Total net revenues for the full year of 2023 were RMB27.6 million (US$3.9 million), compared with RMB-221.6 million (US$-32.1 million) for the full year of 2022. Total net revenues in 2023 consisted of revenues recognized in connection with the strategic collaboration with AbbVie Inc. (AbbVie) and revenues generated from the supply of investigational products to AbbVie and Human Immunology Biosciences, Inc. The negative figure for net revenue in 2022 was primarily due to a one-time, non-cash accounting treatment of US$-48.0 million (equivalent to RMB-314.2 million) recorded in the second half of 2022 following the amendment to the original license and collaboration agreement with AbbVie in August 2022. This amendment led to a reduced probability of achieving a key milestone that was included in the consideration of revenue recognition in prior years.

Research & Development Expenses

Research and development expenses for the full year of 2023 were RMB810.6 million (US$114.2 million), compared with RMB904.9 million (US$131.2 million) for the full year of 2022. The decrease was primarily due to reduced payroll expenses related to headcount optimization as a result of asset prioritization and reduced share-based compensation expenses. Share-based compensation expense was RMB66.8 million (US$9.4 million) for the full year of 2023, compared with RMB117.9 million (US$17.1 million) for the full year of 2022.

Administrative Expenses

Administrative expenses for the full year of 2023 were RMB453.0 million (US$63.8 million), compared with RMB815.8 million (US$118.3 million) for the full year of 2022. The decrease was primarily due to reduced payroll expenses related to decreased headcount as a result of resource optimization and reduced share-based compensation expenses for management personnel, reduced expenses for professional services, and reduced legal expenses in relation to the disputes with Tracon Pharmaceuticals, Inc. of RMB95.5 million (US$13.5 million). Share-based compensation expense was RMB126.2 million (US$17.8 million) for the full year of 2023, compared with RMB239.3 million (US$34.7 million) for the full year of 2022.

Other Expenses, Net

Net other expenses for the full year of 2023 were RMB38.1 million (US$5.4 million), compared with RMB126.6 million (US$18.4 million) for the full year of 2022. The change was primarily driven by unrealized exchange rate losses due to the significant fluctuation in the exchange rate of the Renminbi against the U.S. dollar in 2022.

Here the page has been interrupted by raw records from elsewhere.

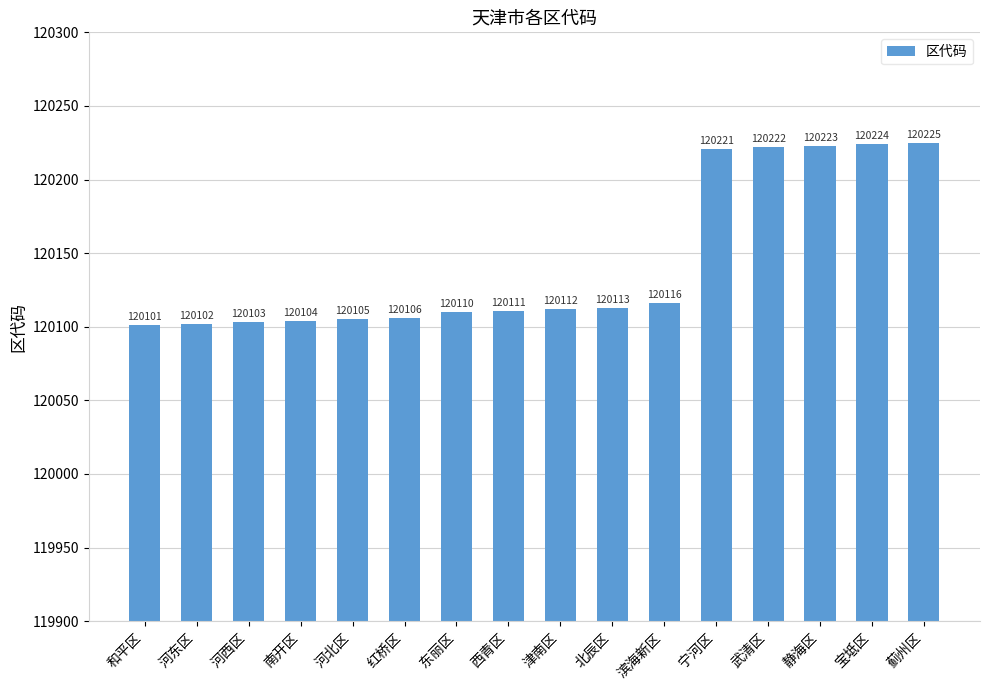

Rank the categories by value from highest to lowest.

蓟州区, 宝坻区, 静海区, 武清区, 宁河区, 滨海新区, 北辰区, 津南区, 西青区, 东丽区, 红桥区, 河北区, 南开区, 河西区, 河东区, 和平区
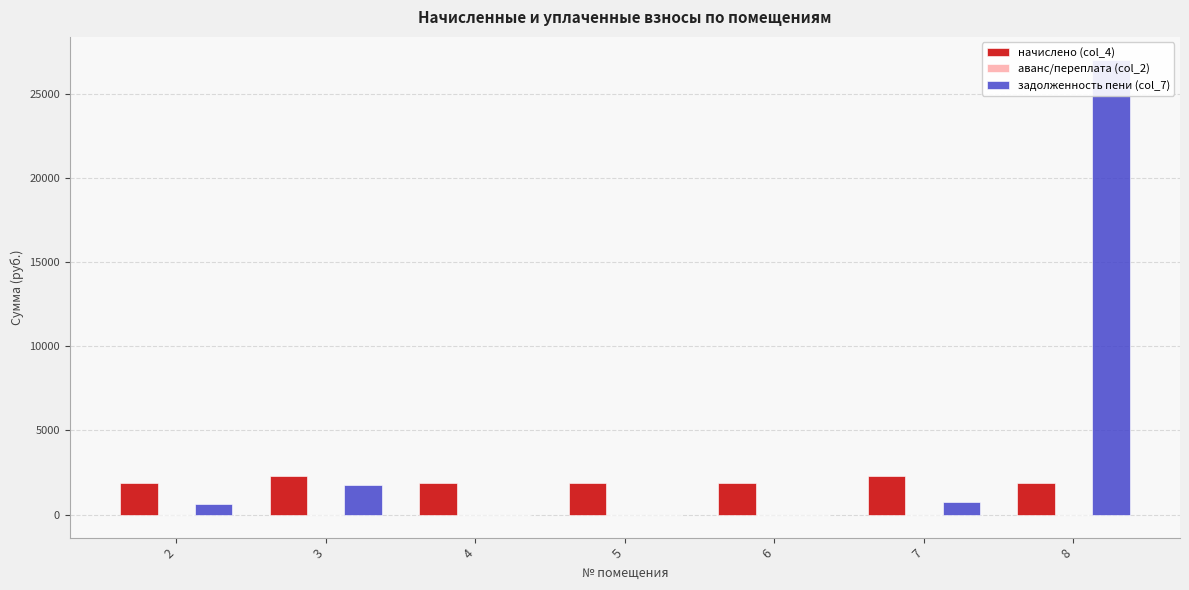

What is the average value of the аванс/переплата (col_2) series?

-1.8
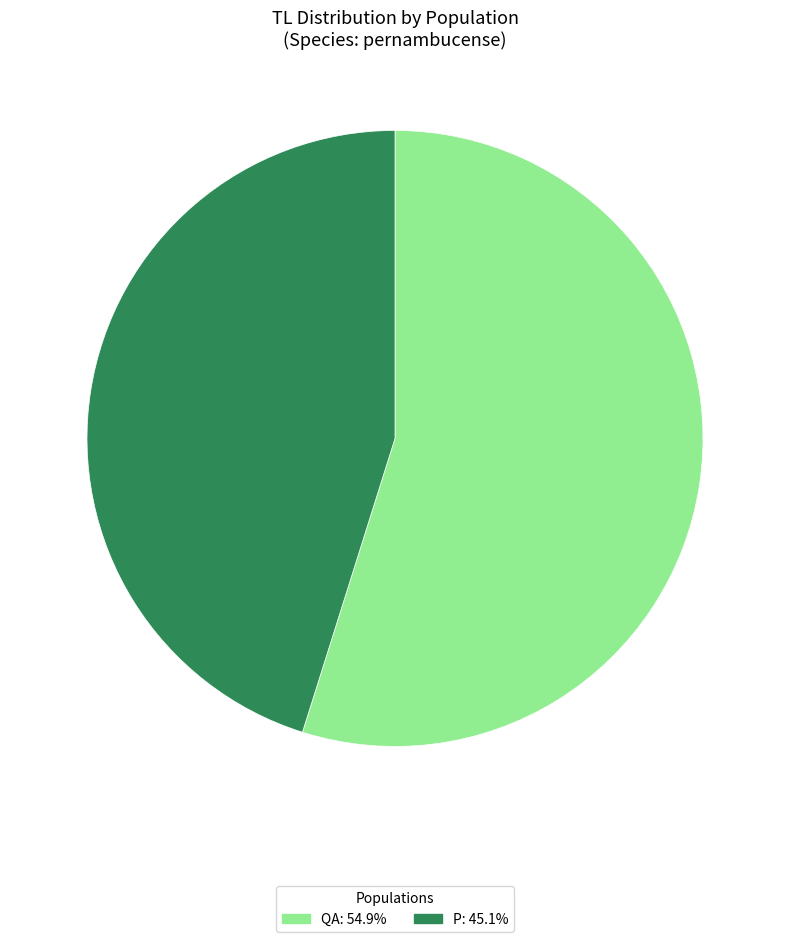

Is the sum of QA and P greater than half?

Yes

Equity in Loss of Affiliates

Equity in loss of affiliates for the full year of 2023 was RMB80.0 million (US$11.3 million), compared with RMB437.5 million (US$63.4 million) for the full year of 2022. The loss was mainly recognized in relation to the operating loss of the Company’s investee, I-Mab Biopharma (Hangzhou) Co., Ltd.

Impairment of Goodwill

For the full year of 2023, the Company recognized an impairment of goodwill of RMB162.6 million (US$22.9 million). The goodwill impairment resulted from the Company’s annual impairment analysis, and reflects the continued disconnect between I-Mab’s anticipated future performance and present uncertainty reflected in its market valuation.

Net Loss

Net loss for the full year of 2023 was RMB1,465.7 million (US$206.4 million), compared with RMB2,507.3 million (US$363.5 million) for the year 2022. Net loss per share attributable to ordinary shareholders for the full year of 2023 was RMB7.19 (US$1.01), compared with RMB13.21 (US$1.92) for the full year of 2022. Net loss per ADS attributable to ordinary shareholders for the full year of 2023 was RMB16.54 (US$2.33), compared with RMB30.38 (US$4.41) for the full year of 2022.